Sunday, 9 December 2012

The Maitlands of Thirlestane Castle


During my research, and search for another worthy heroine [!] it struck me how often names and places crop up repeatedly. The 1600’s were an almost incestuous time where all the prominent families were related to each other somewhere along the line.  The hero of my book was John Maitland, 2nd Earl Lauderdale, whose great uncle was William Maitland of Lethington, the renowned, ‘Secretary Lethington’ to Mary Queen of Scots.  

Mary Queen of Scots
Maitland married Mary Fleming, one of the "Four Marys" who attended Mary, Queen of Scots, in France and accompanied her to Scotland in 1561. As an ambassador at Elizabeth I's court, he was also involved in the conspiracy to murder David Rizzio (the private secretary and rumoured lover of Queen Mary) by her King consort, Henry Stuart, Lord Darnley and his supporters. 

William accompanied Mary into the Scottish Highlands against the powerful Earl of Huntly, who led his troops at the Battle of Corrichie in 1562 where he was killed. William regained the Queen's favour and continued in her service until Mary surrendered herself to Sir William Kirkaldy, another accessory to Rizzio’s murder, and the insurgent nobles at the Battle of Carberry Hill. William then openly joined them and was present at the Battle of Langside, which finally ruined Mary's cause in Scotland.  


Sir John Maitland was created the 1st Lord of Thirlestane and married Jean Fleming, the heiress of Lord Fleming, Lord High Chamberlain of Scotland during Mary’s reign.

When Mary fled to England in 1567, Maitland joined with the new government, but acted in Mary’s interests and formed a party to restore her to power. In 1573, Kirkaldy, held Edinburgh Castle for Mary, along with William and his elder brother, John.

Elizabeth I sent troops to quell the uprising, the defences of the castle were demolished and John, 1st Lord Maitland of Thirlestane was imprisoned in Tantallon castle, while William was held at Leith prison where he died, either from illness or, some said, suicide.


The Maitlands were notorious for playing both sides in their own interests, a tradition continued when John Maitland, 2nd Earl Lauderdale, a staunch Covenanter up to 1647, then he rode south and attempted to help Charles I escape his captors at Hampton Court. When that plan didn’t go quite the way he wanted, he joined the young Charles II and was eventually to become part of his famous Cabal when the king was restored to the throne in 1660.

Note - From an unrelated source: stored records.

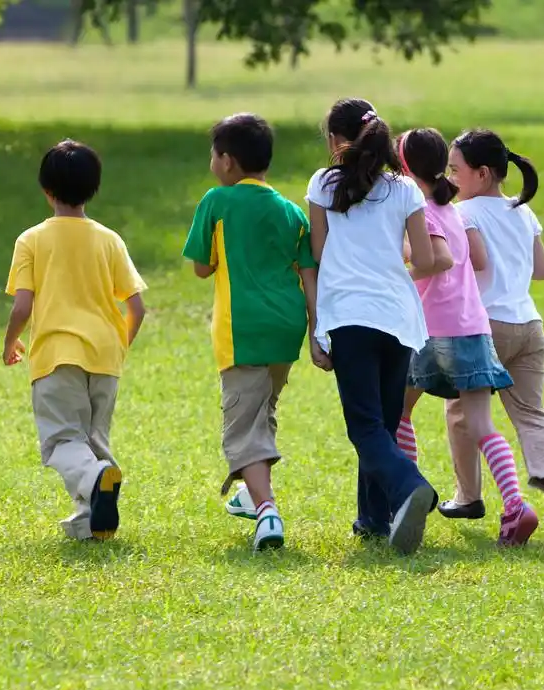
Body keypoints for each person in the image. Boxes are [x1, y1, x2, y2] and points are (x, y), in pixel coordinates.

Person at [306, 98, 450, 555]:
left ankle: (408, 487)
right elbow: (425, 260)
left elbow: (318, 254)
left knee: (365, 427)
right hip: (398, 317)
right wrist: (391, 267)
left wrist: (316, 328)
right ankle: (372, 520)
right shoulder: (404, 188)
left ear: (335, 141)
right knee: (383, 426)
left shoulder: (324, 184)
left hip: (350, 315)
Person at [183, 112, 323, 551]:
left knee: (242, 428)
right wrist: (317, 331)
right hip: (287, 329)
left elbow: (202, 267)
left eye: (213, 154)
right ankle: (250, 495)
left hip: (241, 330)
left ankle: (268, 512)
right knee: (262, 412)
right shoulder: (292, 212)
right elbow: (308, 274)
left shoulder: (216, 202)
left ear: (227, 161)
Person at [393, 128, 540, 546]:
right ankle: (515, 506)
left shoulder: (422, 209)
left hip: (430, 331)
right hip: (472, 327)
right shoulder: (454, 209)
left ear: (404, 168)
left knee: (397, 413)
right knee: (482, 424)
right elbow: (471, 258)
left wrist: (403, 273)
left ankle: (407, 496)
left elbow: (437, 260)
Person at [3, 139, 147, 541]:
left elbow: (22, 306)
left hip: (56, 356)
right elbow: (137, 308)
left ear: (46, 190)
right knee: (93, 441)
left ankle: (96, 477)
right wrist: (119, 346)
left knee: (62, 442)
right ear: (93, 188)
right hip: (105, 356)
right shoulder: (109, 239)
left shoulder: (31, 240)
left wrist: (10, 341)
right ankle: (92, 523)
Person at [444, 128, 544, 541]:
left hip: (484, 328)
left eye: (456, 170)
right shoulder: (523, 211)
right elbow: (540, 271)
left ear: (482, 174)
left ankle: (468, 495)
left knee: (461, 412)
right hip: (529, 327)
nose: (450, 179)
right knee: (531, 414)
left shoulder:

The Maitlands came from France with William the Conqueror in 1066, and settled in Northumberland. In about 1250, Sir Richard Maitland married Avicia, the daughter and sole heiress of Thomas du Thirlestane. Their Norman name, originally spelled Mautalent, Matulant or Matalan, translates as ‘evil genius’, a name the men of that family seemed to live up to through the centuries.

Thirlestane Castle, Lauder, Scotland
Their ancestral home is Thirlestane Castle at Lauder on the Scottish borders which dates back to the 13th century, when a Border fort was built on the site to defend the approach to Edinburgh from the south. The central part of the present Castle was completed in 1590, remodelled in the 1670s, and then again in the 1840s.

The 2nd Earl was made Duke of Lauderdale by Charles II and he and his second wife, Elizabeth Tollemache, renovated Thirlestane in the 1670’s, and turned it into a magnificent residence fit for their king to visit, as they did with Ham House in Richmond. The stone surround on the front door at Thirlestane bears the entwined initials of the duke and Elizabeth, who was Countess of Dysart in her own right.

Early in 1680, Lauderdale suffered a stroke and resigned his posts, although he had quarelled with Charles II before that. He retired to Tunbridge Wells to take the waters and died there in August 1682. The Dukedom died with him and his brother Charles became the 3rd Earl of Lauderdale.
Duke and Duchess of Lauderdale 1679
Much of the furniture in the Castle today is from the 19th century, mainly because the earlier contents were removed on the Duke's death by Duchess Elizabeth who dispatched fourteen wagon loads of furniture to Ham House in Richmond, before the people of Lauder grew so incensed that they prevented the last wagon from leaving.

Duchess Elizabeth was at heart a Scot, a tradition she maintained when her daughter by Lionel Tollemache, another Elizabeth, married Archibald Campbell, 1st Duke of Argyll in 1678, who was the son of James Stuart, 4th Earl of Moray, a direct descendant of a daughter of the Regent James Moray, half brother to Mary Queen of Scots.

Prince Charles Edward Stuart, Bonnie Prince Charlie, stayed at Thirlestane in 1745 after victory at the Battle of Prestonpans when he led the clan armies south through Lauder, and the troops camped in the Castle Parklands.  

A dividing arch in the dining room contains a bust of Captain Sir Frederick Maitland, to whom Napoleon surrendered on board HMS Bellerophon after the Battle of Waterloo.